Quoted passage START

Cross-platform GUI and graphics engine for Zig.
One import for cimgui, sokol-zig, as well as a custom reflection-based widget generator and a constraint-based layout system inspired by Clay.h.
All in ~300 lines of zig code.
100 Line LIVE DEMO
Please check out our TEMPLATE to see how this was implimented.
zfx packages everything you need for cross-platform graphics and UI:
- Sokol: Cross-platform graphics (Metal, D3D11, WebGL2, OpenGL)
- Dear ImGui: Immediate mode GUI via cimgui
- UI Reflection: Auto-generate widgets from any Zig type (inspired by ImReflect)
- Constraint Layout: Flexbox-like layout system (inspired by Clay.h)
- Professional Build System: One-line setup for native and web
All accessible through a single @import("zfx") - no manual dependency wrangling.
- Cross-Platform: Native (Windows, macOS, Linux) and Web (WASM) from the same code
- Type-Safe: Compile-time reflection generates UI from your structs
- Minimal: Only ~300 lines of code
zig fetch --save git+https://github.com/lizard-demon/zfx#<commit-hash>Add to your build.zig:
const std = @import("std");
pub fn build(b: *std.Build) void {
const target = b.standardTargetOptions(.{});
const optimize = b.standardOptimizeOption(.{});
// Get zfx dependency and build helpers
const zfx_dep = b.dependency("zfx", .{ .target = target, .optimize = optimize });
const zfx = @import("zfx").zfx;
// Setup zfx module with graphics (sokol + imgui)

Quoted passage END

◆ Task prompt ◆
Continue the zfx README from its final line, "// Setup zfx module with graphics (sokol + imgui)".

Material supplied START

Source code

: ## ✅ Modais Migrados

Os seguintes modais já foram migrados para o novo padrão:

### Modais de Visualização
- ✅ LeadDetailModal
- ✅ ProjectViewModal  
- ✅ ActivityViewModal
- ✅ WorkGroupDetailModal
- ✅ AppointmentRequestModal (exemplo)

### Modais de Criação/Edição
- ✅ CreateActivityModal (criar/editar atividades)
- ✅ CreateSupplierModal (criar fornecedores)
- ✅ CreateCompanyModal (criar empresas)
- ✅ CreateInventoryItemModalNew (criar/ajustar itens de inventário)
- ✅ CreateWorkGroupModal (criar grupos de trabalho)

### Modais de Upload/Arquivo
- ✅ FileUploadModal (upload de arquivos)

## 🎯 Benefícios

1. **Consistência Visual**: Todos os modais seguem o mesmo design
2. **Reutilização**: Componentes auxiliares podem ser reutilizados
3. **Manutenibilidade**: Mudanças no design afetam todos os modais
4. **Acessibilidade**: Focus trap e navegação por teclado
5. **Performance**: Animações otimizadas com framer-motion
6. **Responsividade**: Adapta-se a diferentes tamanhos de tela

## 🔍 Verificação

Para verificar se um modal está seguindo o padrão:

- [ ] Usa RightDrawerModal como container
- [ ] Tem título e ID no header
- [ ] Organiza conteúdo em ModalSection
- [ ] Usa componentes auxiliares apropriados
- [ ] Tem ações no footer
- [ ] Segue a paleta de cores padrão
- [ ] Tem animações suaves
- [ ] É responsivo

Material supplied END

◆ Reply ◆
const zfx_mod = zfx.build.native.gfx(b, target, optimize, zfx_dep);
// Build your executable
const exe = b.addExecutable(.{
.name = "myapp",
.root_module = b.createModule(.{
.root_source_file = b.path("src/main.zig"),
.target = target,
.optimize = optimize,
.imports = &.{.{ .name = "zfx", .module = zfx_mod }},
}),
});
// Link and run
zfx.build.native.link(b, exe);
const run_cmd = zfx.build.native.run(b, exe);
if (b.args) |args| run_cmd.addArgs(args);
b.step("run", "Run the app").dependOn(&run_cmd.step);
}For web builds, detect the target and use zfx.build.web.*:
if (target.result.cpu.arch.isWasm()) {
const gfx = zfx.build.web.gfx(b, target, optimize, zfx_dep);
const lib = b.addLibrary(.{
.name = "myapp",
.root_module = b.createModule(.{
.root_source_file = b.path("src/main.zig"),
.target = target,
.optimize = optimize,
.imports = &.{.{ .name = "zfx", .module = gfx.module }},
}),
});
const link_step = try zfx.build.web.link(b, lib, target, optimize, gfx.dep_sokol, null);
b.getInstallStep().dependOn(&link_step.step);
const run_cmd = zfx.build.web.run(b, "myapp", gfx.dep_sokol);
run_cmd.step.dependOn(&link_step.step);
b.step("run", "Run the app").dependOn(&run_cmd.step);
}Build for web: zig build -Dtarget=wasm32-emscripten
See demo/build.zig for a complete independant install which shows off both native and web support.
const zfx = @import("zfx");
var config = struct {
count: i32 = 42,
enabled: bool = true,
scale: f32 = 1.5,
}{};
// Auto-generate UI from any type
_ = zfx.ui.reflect.input("config", &config);Expand structs by default: Instead of zfx.ui.reflect.input("config", &config) which creates a collapsible tree node, iterate the fields directly to show them expanded:
inline for (comptime std.meta.fields(@TypeOf(config))) |field| {
const label = field.name ++ "\x00";
_ = zfx.ui.reflect.input(@ptrCast(label.ptr), &@field(config, field.name));
}This gives you fine-grained control over how structs are displayed.